I never really thought about what I would feel when I became a vegan; I never expected the tears or the heart-wrenching sadness. But here I am today with a year’s worth of experience and imagery that has scattered my mind. I’ve seen so many faces that at this moment have already ceased to exist along with their cries that echo within the cavern of my chest, leaving my heart hollowed out. I’ve felt the sting of tears that have left my eyes raw. Who knew that such crimson colored flesh and feathers could cause me to scream internally at the world some nights that I toss and turn.
Over the past year of deciding to live in compassion as much as I knew possible, I’ve seen minds change and traditions die. I’ve seen living creatures suffer under the wrath of human hands more than a thousand times. There are days where I sit in bed and just stare blankly at a screen, wondering about how they feel on that side staring into the lens of a camera. There are times where I’m so overwhelmed by the situations that I sink into my carpet and weep, but overall of these feelings of desperation, there are days of hope.
I’ve come to realize that past all the destruction and hatred and inhumane practices; there is a world filled beyond the horizon with beauty and love. If anything matters in this world, it’s to spread love, to share the truth, and to share hope. God has given me such opportunity to create relationships with people, to teach them about compassion and to show and receive love. I’ve had days where anxiety takes over my body, but I’ve also had days where I’m convinced there has been a path laid before us by his hands. I’ve learned to not fret about the darkness here today, but continue to remain faithful and seek out the light for the future; the light that I’m confident will shine down upon each living creature, warming their hearts and mending their scars. Being a vegan comes with the hardship of knowing, but it also comes with this beautiful understanding of others hearts.

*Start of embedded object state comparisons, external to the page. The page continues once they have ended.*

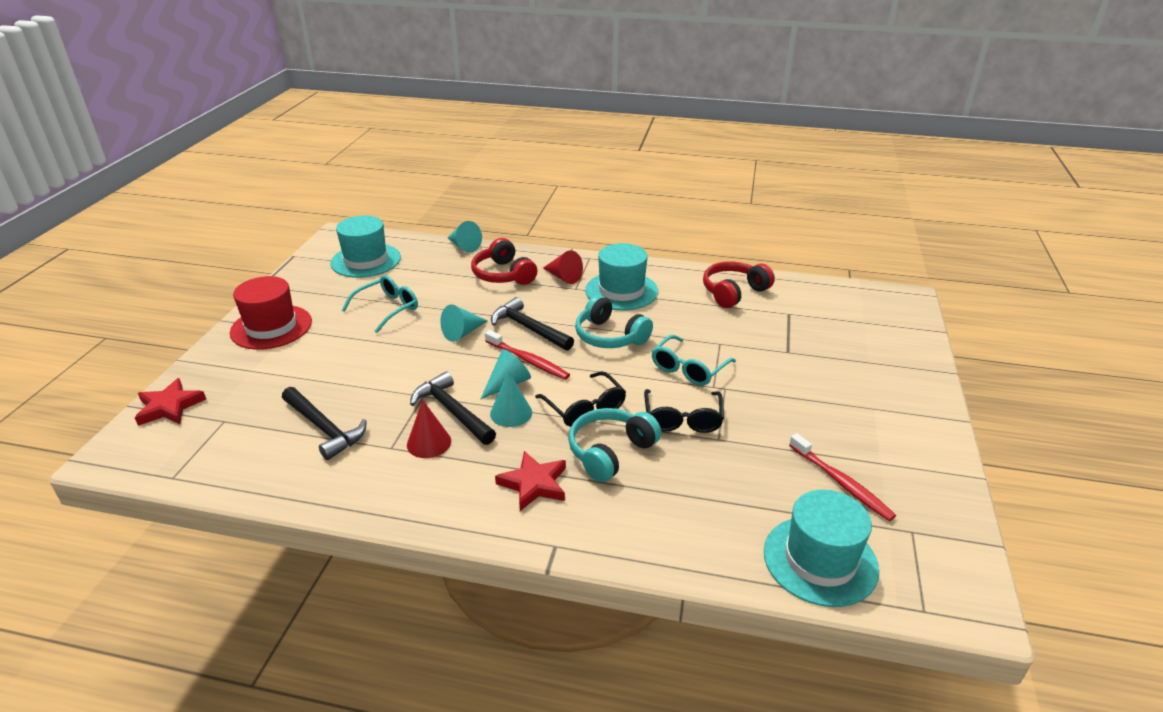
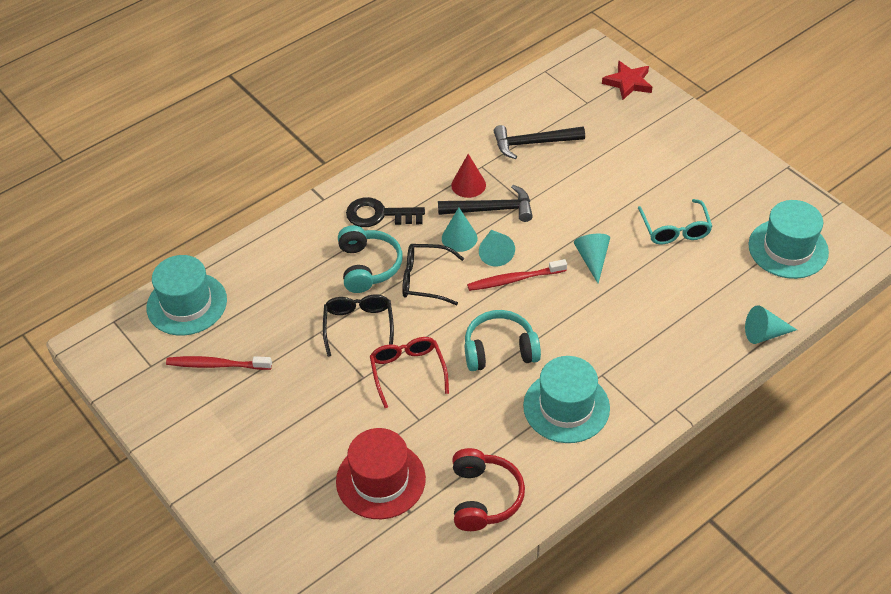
camera: 130 degrees right, 15 degrees up
(271, 327) = (702, 154): red hat -> red hat (380, 480)
(503, 275) = (675, 334): red headphones -> none
(528, 328) = (561, 304): black hammer -> none
(534, 484) = (379, 215): red star -> black key
(563, 277) = (631, 378): red cone -> none
(682, 418) = (359, 326): black glasses -> black glasses turned 45 degrees clockwise
(689, 368) = (408, 372): turquoise glasses -> red glasses

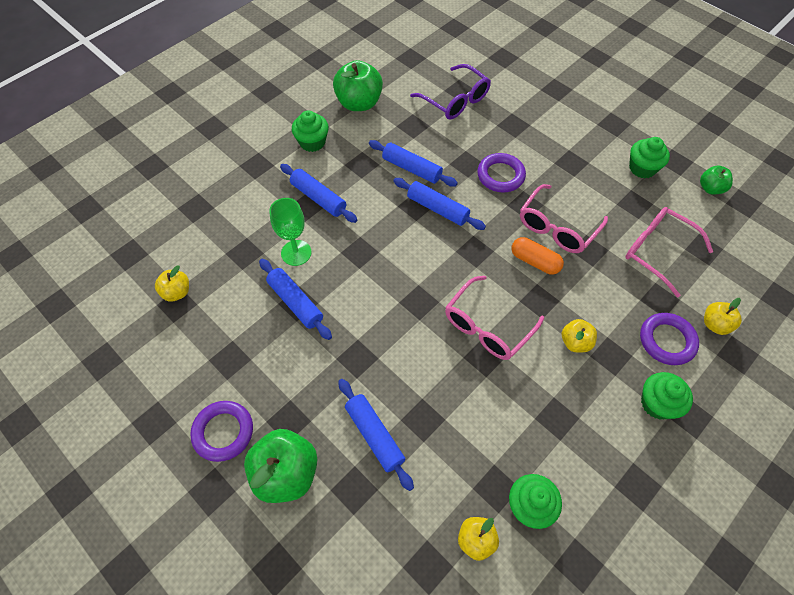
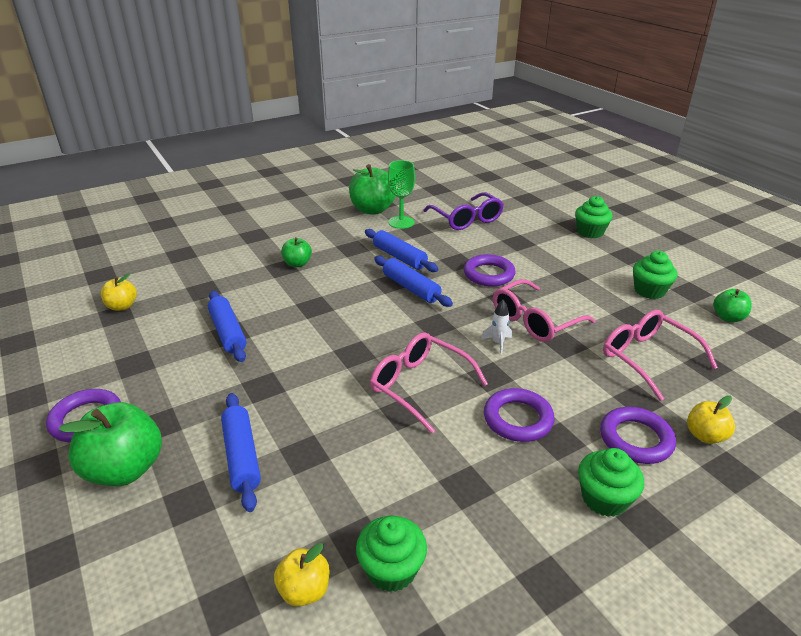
camera: 15 degrees right, 25 degrees down
(296, 253) = (252, 297): green goblet -> green goblet (401, 222)
(312, 142) = (314, 228): green cupcake -> green cupcake (590, 232)
(318, 198) = (297, 264): blue rolling pin -> green apple
(487, 326) = (420, 386): pink glasses -> pink glasses turned 75 degrees clockwise
(535, 261) = (498, 343): orange capsule -> white rocket
(575, 342) = (518, 419): yellow apple -> purple ring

I have realized-especially in the past few months that I am called to share love, to spread the word, to spread compassion on all levels of species. I have tried to take a different route towards spreading veganism simply because I loathed surrounding myself with hatred and letting it deep into my words. So here I am today, someone who wants to use the construction of sentences to convey the feelings I have inside, the events I’ve seen, and the emotions I’ve felt. There will be a change in my writing because there has been a transformation in me, a new result in my head. I’ve come to realize that the world needs more than just another girl spreading veganism through social media and I hope that makes sense to you more than it does to me. I want to share love, help people grow in all aspects of their lives. I want to see the potential in people come out and I want to envision a day where the light of tomorrow peacefully awakens all creatures. My goal isn’t honestly just veganism anymore, and hopefully, that can come out in my words more than it has in the past. If any of this makes sense, then I am glad because most of these thoughts are like a pile of loose yarn inside my head that I’m trying to unravel and completely understand to explain. But that’s what this is about; it is a journey that includes all minds and hearts alike.